Appellant then filed a complaint for custody of Jessica. Following a hearing on the complaint, temporary custody was awarded to appellant, with the court ordering the parties and Jessica to undergo blood tests. The results of the tests indicated that appellant was not Jessica's biological father. Thereafter, the court granted custody of the child to the mother, with "liberal visitation rights to be agreed upon by the parties" to appellant, even though the court found appellant had no legal right to visit the child. The order, however, proved unworkable, and appellant filed a petition for contempt against appellee for failure to comply with the visitation order. Following a hearing on the contempt petition, the court vacated its order and entered a new order finding appellant had "no legal standing to visit with the child in view of the fact that he is not the biological father of said child." Id. Appellant appealed this order.
Appellant claimed the court erred in denying him partial custody and visitation, notwithstanding the fact he was not the biological father. We held that, under the facts of the case, since appellant could not have introduced blood tests to disprove paternity, "neither should appellee be able to do so since the law presumes appellant is the child's father." Id., 377 Pa. Super. at 397, 547 A.2d at 427.

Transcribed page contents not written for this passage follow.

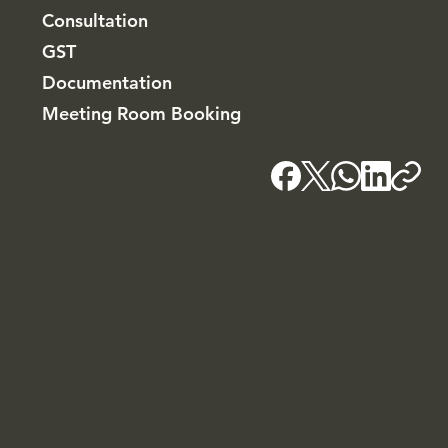
Consultation
GST
Documentation
Meeting Room Booking
Kochi - HQ
Blackridge Group, Bhagheeratha Square, Banerji
Road, Kacheripady, Kochi - 682018
+91 7907139764
Blackridge.in
Our Associates and sister companies
Blackridge Law Group
Nomadic Mirage - Marketing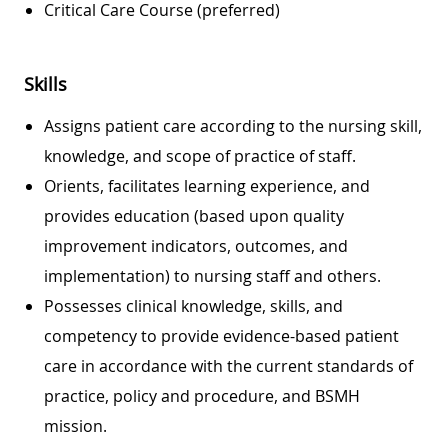
Critical Care Course (preferred)
Skills
Assigns patient care according to the nursing skill,
knowledge, and scope of practice of staff.
Orients, facilitates learning experience, and
provides education (based upon quality
improvement indicators, outcomes, and
implementation) to nursing staff and others.
Possesses clinical knowledge, skills, and
competency to provide evidence-based patient
care in accordance with the current standards of
practice, policy and procedure, and BSMH
mission.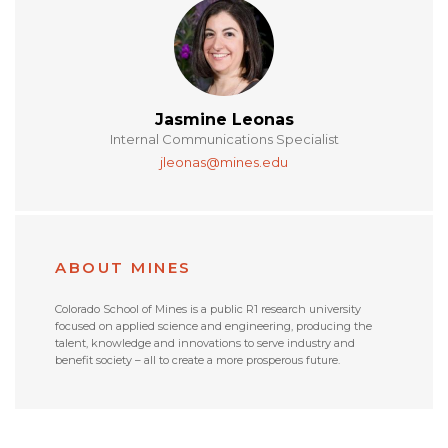
Jasmine Leonas
Internal Communications Specialist
jleonas@mines.edu
ABOUT MINES
Colorado School of Mines is a public R1 research university
focused on applied science and engineering, producing the
talent, knowledge and innovations to serve industry and
benefit society – all to create a more prosperous future.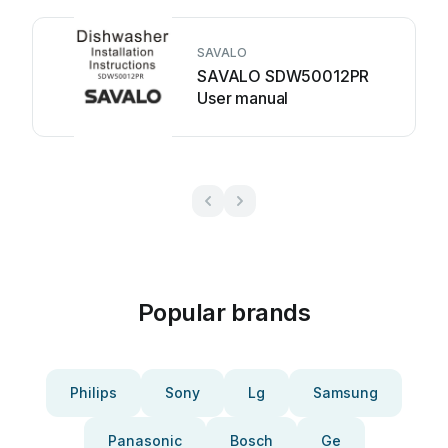
SAVALO
SAVALO SDW50012PR
User manual
Popular brands
Philips
Sony
Lg
Samsung
Panasonic
Bosch
Ge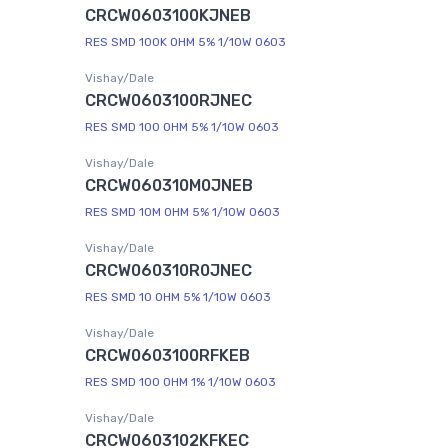
CRCW0603100KJNEB
RES SMD 100K OHM 5% 1/10W 0603
Vishay/Dale
CRCW0603100RJNEC
RES SMD 100 OHM 5% 1/10W 0603
Vishay/Dale
CRCW060310M0JNEB
RES SMD 10M OHM 5% 1/10W 0603
Vishay/Dale
CRCW060310R0JNEC
RES SMD 10 OHM 5% 1/10W 0603
Vishay/Dale
CRCW0603100RFKEB
RES SMD 100 OHM 1% 1/10W 0603
Vishay/Dale
CRCW0603102KFKEC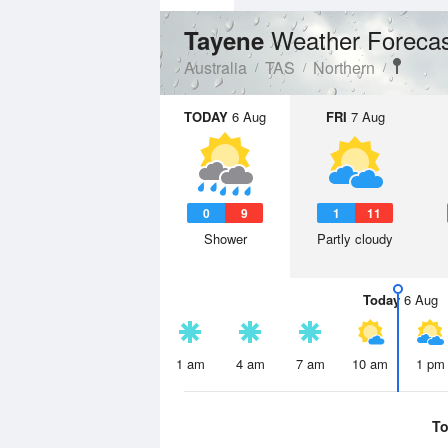
Weather Foreca
Tayene
Australia
TAS
Northern
TODAY
6 Aug
FRI
7 Aug
0
9
1
11
Shower
Partly cloudy
Today
6 Aug
1 am
4 am
7 am
10 am
1 pm
To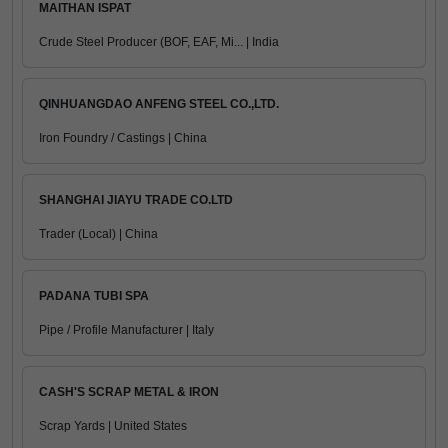
MAITHAN ISPAT
Crude Steel Producer (BOF, EAF, Mi... | India
QINHUANGDAO ANFENG STEEL CO.,LTD.
Iron Foundry / Castings | China
SHANGHAI JIAYU TRADE CO.LTD
Trader (Local) | China
PADANA TUBI SPA
Pipe / Profile Manufacturer | Italy
CASH'S SCRAP METAL & IRON
Scrap Yards | United States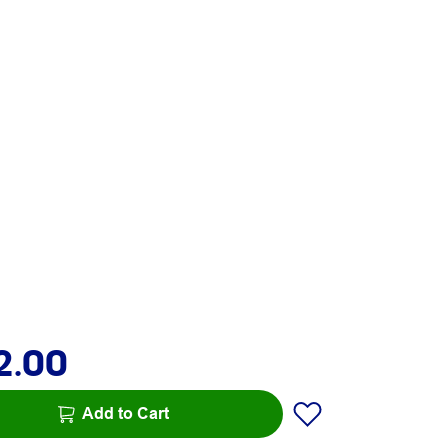
2.00
Add to Cart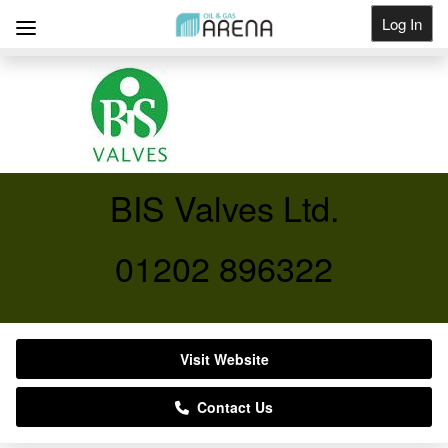
Log In
Get Listed
BIS Valves Ltd.
01202 896322
Visit Website
Contact Us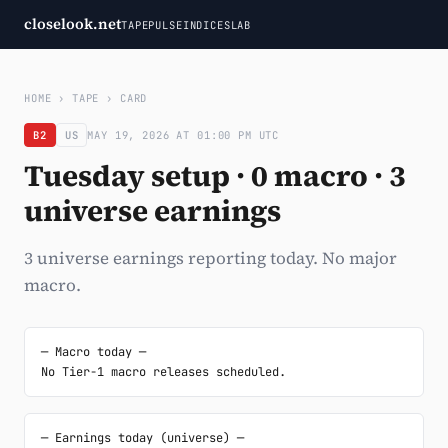
closelook.net
TAPE
PULSE
INDICES
LAB
HOME
›
TAPE
›
CARD
B2
US
MAY 19, 2026 AT 01:00 PM UTC
Tuesday setup · 0 macro · 3
universe earnings
3 universe earnings reporting today. No major
macro.
─ Macro today ─

No Tier-1 macro releases scheduled.
─ Earnings today (universe) ─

Although the facts of Seger differ from those in the case before us, we conclude that the underlying rationale of Seger is equally applicable to the circumstances in this case. We hold therefore, that Mrs. Sanders is estopped from denying the presumptive father's paternity, and find that the trial court erred in ordering the parties to undergo blood tests. Cf. John M. v. Paula T., 377 Pa. Super. 72, 546 A.2d 1162 (1988) (putative father has standing to litigate a claim that he is the biological father of a child born to a woman while she was married to another, who is presumed to be the child's father).
We note that our disposition of this issue does not affect the temporary order of support entered against Sanders on behalf of the parties' daughter, Celeste.